The bishops, who have been involved in refugee resettlement for many decades, welcomed the new administration’s plans to return refugee admissions to their previous levels.
They are happy to see a change in attitude and programs from the new administration.
On Inauguration Day, the chair of the USCCB Committee on Migration, Bishop Mario E. Dorsonville, responded positively to the administration’s 100-day moratorium on certain deportations, allowing for a comprehensive review of current immigration enforcement policies.
These “are important first steps toward ensuring that immigration enforcement in our country is balanced and humane,” said Dorsonville. “Our Catholic faith recognizes the right of nations to control their borders, but we can still uphold the rule of law without denying refuge to the vulnerable, all while recognizing the importance and necessity of family unity.”
On the day after the inauguration, the USCCB president, Archbishop José H. Gomez of Los Angeles, joined Dorsonville in welcoming “the announcement preserving and fortifying DACA,” the Deferred Action for Childhood Arrivals program.
“We applaud President Biden’s restoration of the DACA program, and we also strongly encourage him and the U.S. Congress to immediately enact legislation that provides a path to citizenship for Dreamers,” said the statement. “Permanent legislative protection that overcomes partisanship and puts the human dignity and future of Dreamers first is long overdue.”
They said they were ready to work with the administration on comprehensive immigration reform.
The bishops also applauded the administration’s ending of the ban prohibiting immigrants and refugees from certain Muslim countries from entering the United States.
Although the U.S. bishops oppose coverage of abortion, birth control and sex reassignment surgery in insurance plans, they do support expanding the number of people covered by health insurance programs like Medicaid.
They even support coverage of undocumented immigrants, which in the past was politically unacceptable but may be possible now that, because of the pandemic, people see what happens when large segments of the population are not covered by insurance.
Pope Francis has highlighted the dangers of climate change, so the Biden administration will not get any opposition from the U.S. bishops on environmental issues. Even before he took office, the bishops’ conference welcomed Joe Biden’s announcement that the U.S. would rejoin the Paris Agreement on climate change.
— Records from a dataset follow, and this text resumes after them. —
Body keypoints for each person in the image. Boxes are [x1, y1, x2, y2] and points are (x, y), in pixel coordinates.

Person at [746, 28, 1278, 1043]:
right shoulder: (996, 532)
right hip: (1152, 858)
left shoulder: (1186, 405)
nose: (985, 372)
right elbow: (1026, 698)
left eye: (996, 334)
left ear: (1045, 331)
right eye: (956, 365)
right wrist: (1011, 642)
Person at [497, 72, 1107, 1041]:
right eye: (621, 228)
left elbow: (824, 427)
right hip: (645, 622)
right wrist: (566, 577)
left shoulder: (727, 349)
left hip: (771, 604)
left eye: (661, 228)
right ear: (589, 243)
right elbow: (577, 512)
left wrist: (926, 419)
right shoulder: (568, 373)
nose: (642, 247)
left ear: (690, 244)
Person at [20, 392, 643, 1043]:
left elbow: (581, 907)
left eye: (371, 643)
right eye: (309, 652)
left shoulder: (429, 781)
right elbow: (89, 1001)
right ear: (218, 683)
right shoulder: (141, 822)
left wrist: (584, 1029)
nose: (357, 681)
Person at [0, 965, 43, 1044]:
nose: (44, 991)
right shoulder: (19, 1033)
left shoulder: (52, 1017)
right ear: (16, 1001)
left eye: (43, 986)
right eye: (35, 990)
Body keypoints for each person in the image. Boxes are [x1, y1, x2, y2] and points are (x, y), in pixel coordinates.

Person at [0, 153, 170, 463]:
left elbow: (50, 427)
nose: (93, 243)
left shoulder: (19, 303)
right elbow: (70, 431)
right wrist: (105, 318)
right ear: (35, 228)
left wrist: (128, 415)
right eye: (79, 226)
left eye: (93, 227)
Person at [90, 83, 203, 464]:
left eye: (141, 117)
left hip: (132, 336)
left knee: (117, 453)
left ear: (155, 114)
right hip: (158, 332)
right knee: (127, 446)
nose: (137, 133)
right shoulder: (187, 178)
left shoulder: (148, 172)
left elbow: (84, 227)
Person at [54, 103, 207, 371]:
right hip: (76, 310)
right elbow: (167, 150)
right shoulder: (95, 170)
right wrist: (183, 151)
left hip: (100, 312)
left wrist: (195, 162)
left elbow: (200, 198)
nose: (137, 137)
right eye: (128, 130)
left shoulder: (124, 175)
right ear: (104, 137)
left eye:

“It is our hope that the United States will not only seize this challenge to meet the goal of net-zero emissions by 2050, called for by the U.S. bishops in 2017,” said the bishops, “but also become the global climate leader by implementing successful policies that both preserve the environment and promote economic development through innovation, investment and enterprise.”
Cuba and New START Treaty
Just before leaving office, the Trump administration added Cuba to the list of state sponsors of terrorism. The U.S. bishops condemned this move and called once again for an end to the economic embargo against Cuba. If the Biden State Department wants to improve relations with Cuba, the Catholic bishops are ready to support it, despite the opposition of some Cubans in Florida.
In addition, the bishops called for a renewal of the New START Treaty limiting the U.S. and Russian nuclear arsenals, which expires Feb. 5. Renewing the treaty was discussed by Biden and Vladimir Putin in their first phone conversation.
There are other issues, but these examples show that one should not presume that the relationship between the bishops and the Democratic administration need always be antagonistic. Both sides need to be more adept at changing gears after a fight over some issues so they can work together on other issues.
But the first step is to stop ignoring areas of agreement. The Biden administration needs all the help it can find to get its programs adopted, and help from the U.S. bishops should not be ignored.